Liveblog: Secretary of State Ritchie’s press conference
Friday, December 12, 2008 at 11:13 am
Following Friday morning’s meeting of the Minnesota State Canvassing Board, Secretary of State Mark Ritchie answered questions from reporters about the ongoing statewide recount. Here are excerpts from the press conference.How confident are you that counties will sort and count as instructed today?
Ritchie: Most counties are very anxious to proceed. A huge number of absentee ballots were wrongly rejected. I was first predicting 9 or 10 percent. It’s closer to 13 percent. Counties want to find ways to fix the system so we have fewer errors. No one expects that absentee ballots will go down in number in the future.
Q: (About the goals of today’s meeting)
Ritchie: Accuracy and transparency are our top priorities. But with respect for the judges’ time who are on the board. On top of the democratic principle that all votes are counted. It was sobering to find that the number of wrongly rejected absentee ballots was between 1,000 and 2,000.
Q. How confident are you that the maximum number of wrongly rejected ballots will come before you?
Ritchie: Our biggest job is the 4,000-some challenged ballots. Getting through those so we get to the challenges that have merit.
Q. Are campaigns playing games?
Ritchie: The campaigns have been moving in a positive direction, just not as fast as needed. If a serious challenge takes 2-3 minutes, in four days we could look at 1,000 ballots. The judges and justices said the challenges that merit our time are not in the 4,000 range and probably are below 1,000. This is for the campaigns to hear and take seriously. There are reports that the Franken campaign is going to withdraw more today and that would be great.

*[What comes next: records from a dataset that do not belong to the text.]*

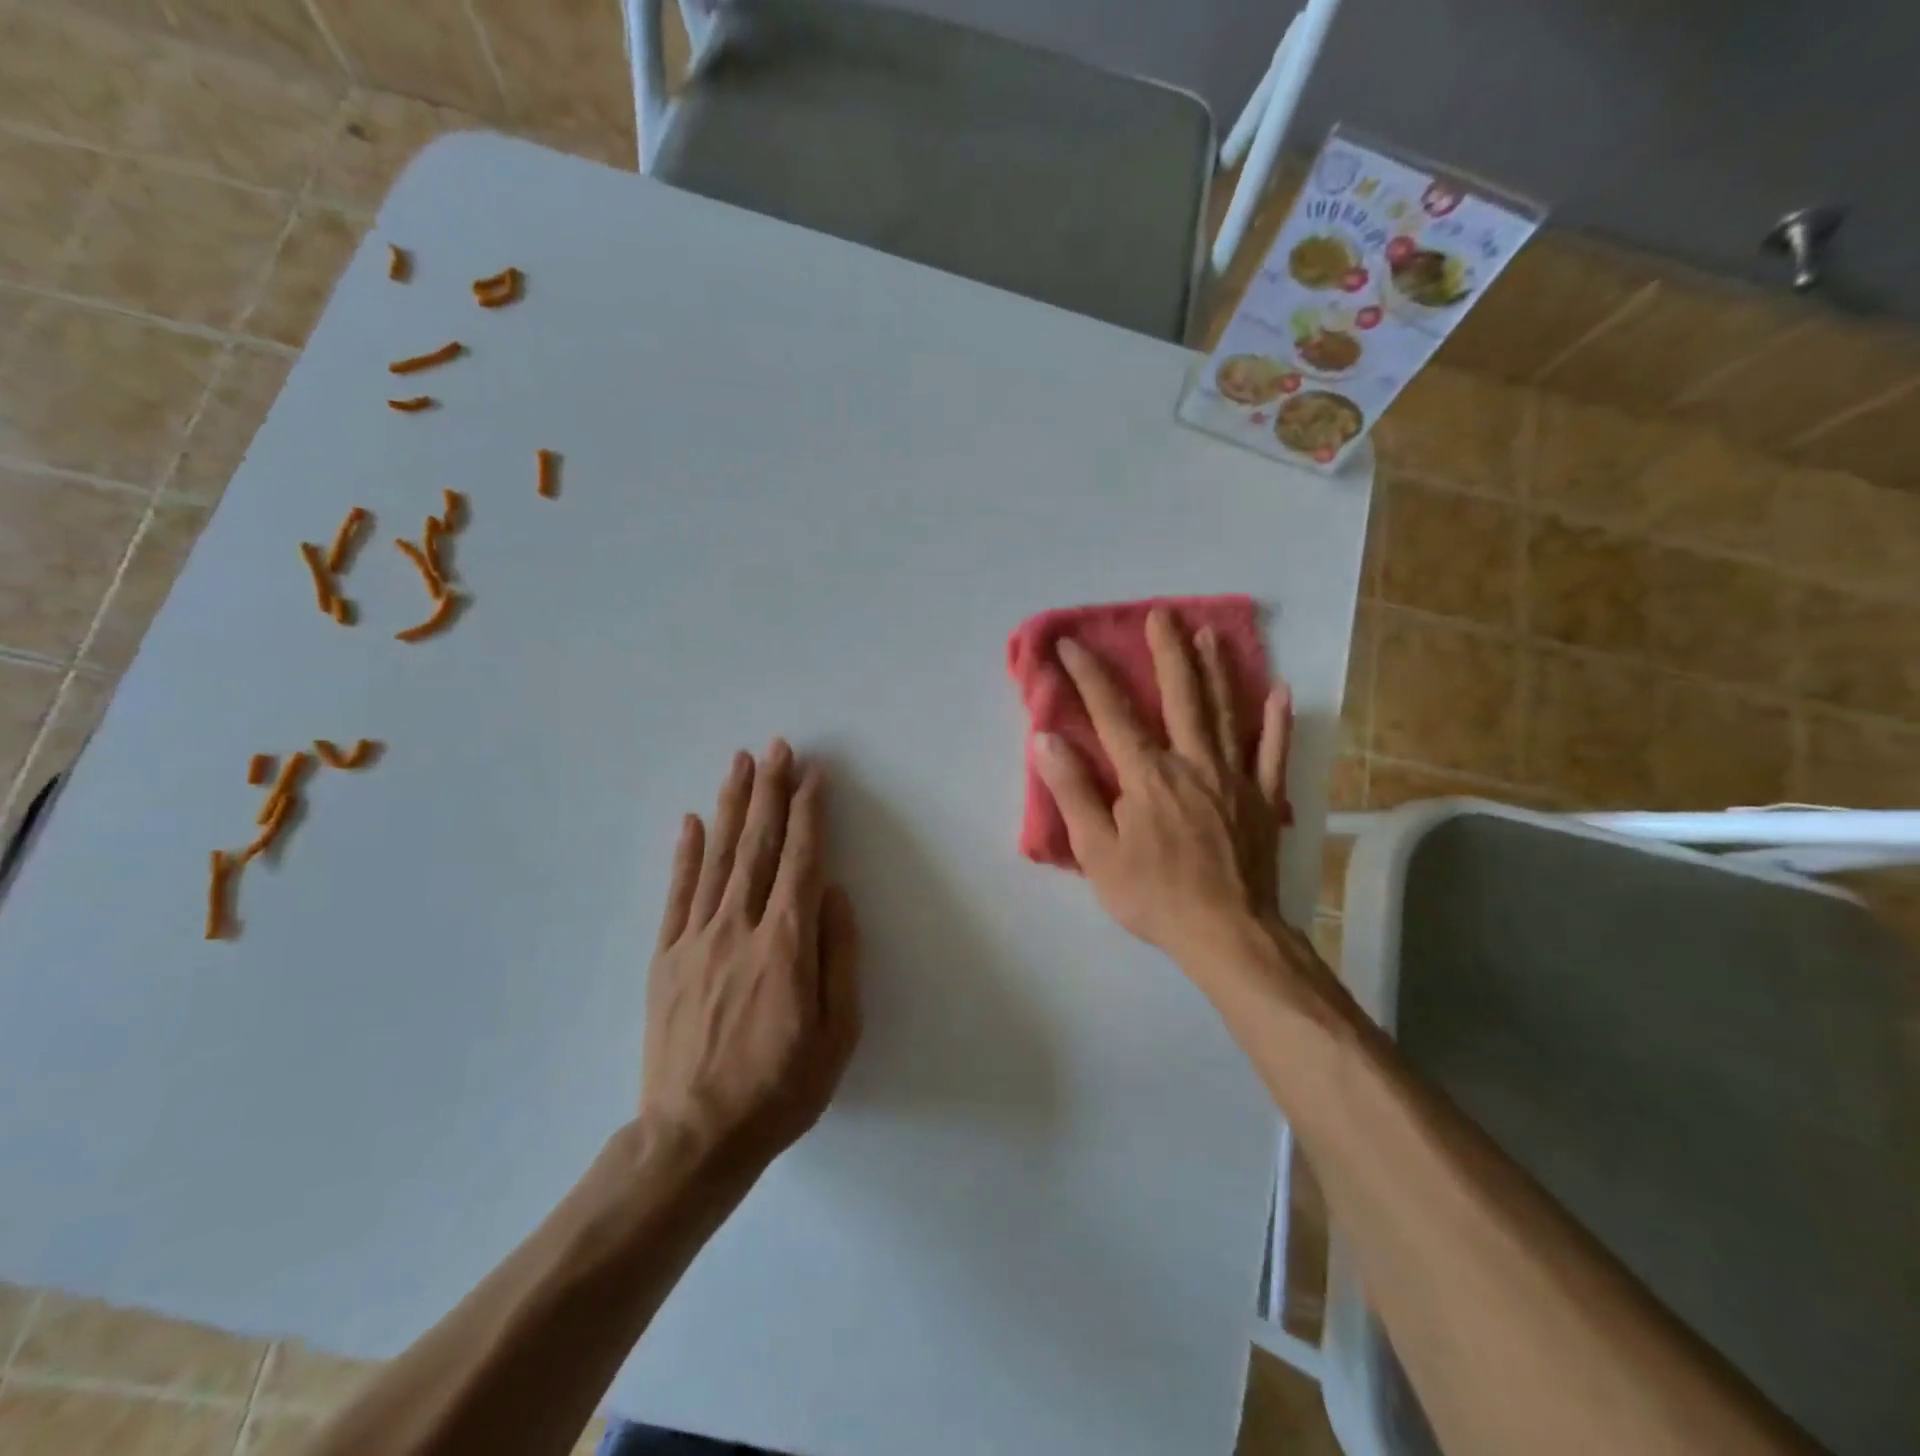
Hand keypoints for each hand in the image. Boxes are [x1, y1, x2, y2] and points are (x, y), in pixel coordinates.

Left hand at [641, 741, 861, 1180]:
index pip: (802, 861)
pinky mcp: (666, 958)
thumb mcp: (837, 1034)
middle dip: (770, 791)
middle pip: (759, 846)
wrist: (693, 1138)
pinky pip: (678, 894)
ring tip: (740, 764)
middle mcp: (740, 928)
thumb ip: (838, 957)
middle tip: (776, 747)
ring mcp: (696, 940)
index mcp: (786, 944)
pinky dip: (687, 854)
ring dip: (732, 806)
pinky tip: (693, 821)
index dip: (809, 813)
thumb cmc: (780, 1089)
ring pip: (718, 858)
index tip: (813, 775)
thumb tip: (836, 894)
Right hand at [1035, 608, 1291, 964]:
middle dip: (1168, 653)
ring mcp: (1234, 778)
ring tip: (1209, 634)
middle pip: (1180, 697)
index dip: (1089, 676)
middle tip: (1163, 614)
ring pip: (1225, 713)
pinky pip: (1273, 754)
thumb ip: (1074, 792)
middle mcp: (1192, 763)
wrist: (1227, 933)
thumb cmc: (1154, 896)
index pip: (1112, 714)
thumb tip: (1046, 740)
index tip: (1071, 644)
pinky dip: (1277, 723)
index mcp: (1147, 776)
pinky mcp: (1264, 799)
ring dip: (1216, 670)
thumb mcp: (1098, 851)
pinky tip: (1280, 693)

Q. What is the drop dead deadline? Friday afternoon?
Ritchie: When we sign the certificate. The local officials want to make the corrections, the obvious errors.
Q. What kind of correspondence to counties that haven’t responded?
Ritchie: Same to all.
Q. Clarify motion from meeting
Ritchie: Authorize them to open their reports and correct errors.
Q. How will amended totals work into the recounting?
Ritchie: They’d have to give us the full information about changes made. We will cross that bridge when we get there, when the canvassing board receives an amended report. Then we’ll create a procedure to incorporate the corrections.
[...]
Q. How exactly work in amended reports?
Ritchie: Don’t know yet. Colleagues on board had a strong reluctance to say now how we will do this. … I’ve heard people say voters should just go to courts. I’m trying to make sure only what goes to court is what needs to go to court.
Q. How confident are you that Minnesota will know its next senator by dusk on Dec. 19th?
Ritchie: My goal is to say how Minnesotans voted and the end of the day on the 19th is reasonable. There may be loose ends, and we won’t work on religious holidays. It’s a matter of justice that when we’ve signed certificate that we’ve done the best we can.
Q. Comfort level about judging challenged ballots?
Ritchie: In the 1962 recount, trying to get a pattern established about dealing with challenges, for instance how do you deal with ballots in which Mickey Mouse is written in? We could decide on that and then move a group of ballots together.
[...]
Q. Are you uncomfortable that the board sided with Franken on both the rejected absentee ballots and the missing ballots in Minneapolis?
Ritchie: It was important the the canvassing board moves together in consensus. I’m not happy with how some of these issues have been presented in a partisan way. We had top jurists in the state. The work was careful. We moved on a consensus basis.